Yazidi survivors and public advocates Nadia Murad and Lamiya Aji Bashar are this year's joint laureates of the European Parliament Sakharov Prize for Freedom of Thought, following a decision by Parliament President Martin Schulz and the political group leaders on 27 October. The Sakharov award ceremony will be held in Strasbourg on 13 December.
By awarding the prize to Nadia Murad and Lamiya Aji Bashar “we are demonstrating that their fight has not been in vain and that we are prepared to step up to the plate to help them in their fight against the hardship and brutality perpetrated by this so-called Islamic state to which so many people are still exposed to,” Schulz said speaking in plenary. “They were able to flee, to escape to Europe and find sanctuary here,” he added.
Nadia Murad and Lamiya Aji Bashar
Nadia Murad Basee Taha and Lamiya Aji Bashar are survivors of sexual enslavement by Islamic State (IS) and have become spokespersons for women afflicted by the terrorist group’s campaign of sexual violence. They are also public advocates for the Yazidi community in Iraq, a religious minority that has been the subject of a genocidal campaign by IS militants.
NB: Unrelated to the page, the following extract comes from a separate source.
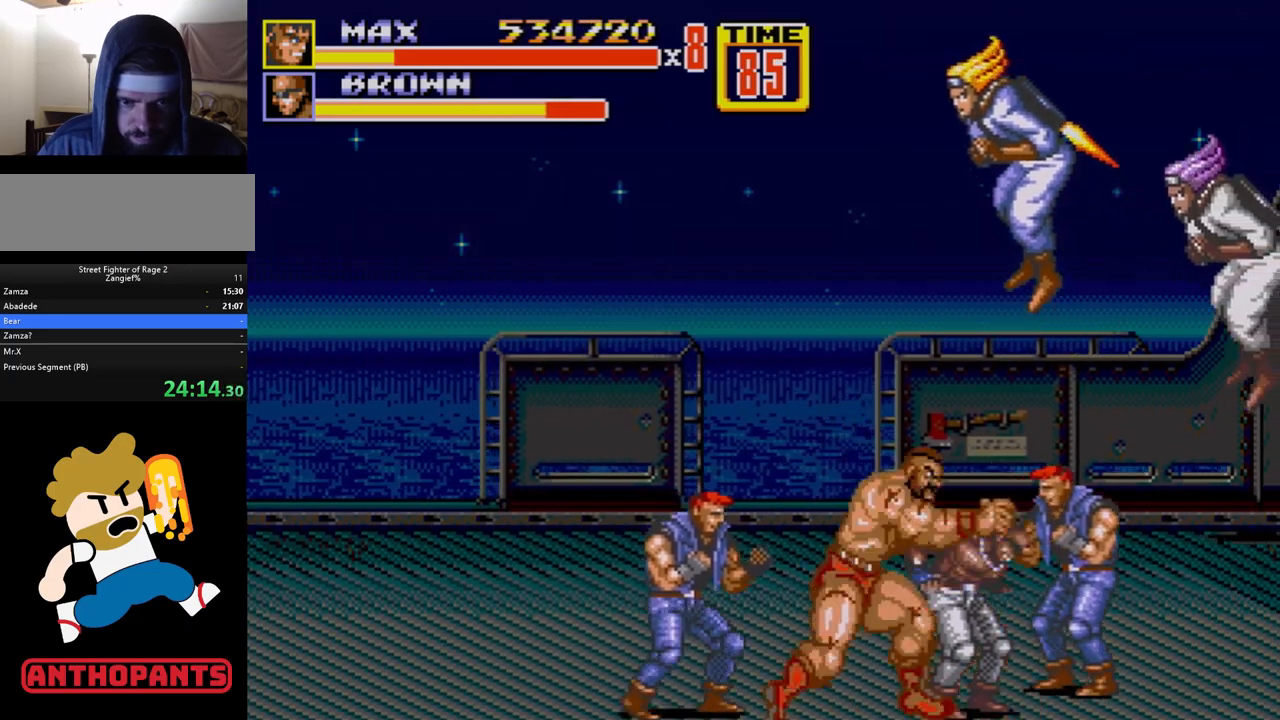
{"dt_ms": 500, "buttons": [], "events": [[100, "DPAD_LEFT", "down"], [100, "DPAD_RIGHT", "up"], [117, "C", "down"], [183, "C", "up"], [183, "DPAD_UP", "down"], [217, "DPAD_UP", "up"], [267, "B", "down"], [267, "DPAD_LEFT", "up"], [283, "B", "up"], [333, "B", "down"], [383, "B", "up"], [467, "B", "down"], [500, "B", "up"]]}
They are both from Kocho, one of the villages near Sinjar, Iraq. On 3 August 2014, Islamic State militants slaughtered all the males in the village. Young women, including Aji Bashar, Murad and their sisters, were abducted by Islamic State militants and forced into sex slavery.
In November 2014, Murad managed to escape with the help of a neighbouring family who smuggled her out of the IS-controlled area, allowing her to make her way to a refugee camp in Northern Iraq and then to Germany. A year later in December 2015, Murad addressed the UN Security Council’s first-ever session on human trafficking with a powerful speech about her experience. In September 2016, she became the first UNODC Goodwill Ambassador for the Dignity of Survivors of Human Trafficking, participating in global and local advocacy initiatives to raise awareness around the plight of the countless victims of trafficking.
Aji Bashar tried to flee several times before finally escaping in April with the help of her family, who paid local smugglers. While fleeing, a landmine exploded, killing two of her acquaintances while leaving her injured and almost blind. She managed to escape and was eventually sent for medical treatment in Germany, where she was reunited with her surviving siblings. Since her recovery Aji Bashar has been active in raising awareness of the plight of the Yazidi community and continues to help women and children who were victims of IS enslavement and atrocities.
Murad and Aji Bashar were nominated by S&D and ALDE.
Murad and Aji Bashar were among the three finalists for the 2016 Sakharov Prize. Find out more about the other finalists Can Dündar and the defenders of freedom of thought and expression in Turkey as well as Mustafa Dzhemilev here.
More on the Sakharov Prize
The Sakharov Prize for Freedom of Thought is awarded each year by the European Parliament. It was set up in 1988 to honour individuals and organisations defending human rights and fundamental freedoms. The prize is accompanied by an award of €50,000. Last year the prize was awarded to Raif Badawi.
Nominations for the Sakharov Prize can be made by political groups or by at least 40 MEPs. Based on the nominations, the foreign affairs committee, chaired by Elmar Brok, and the development committee, chaired by Linda McAvan, vote on a shortlist of three finalists. After that the Conference of Presidents, made up of the Parliament President and the leaders of the political groups, select the winner.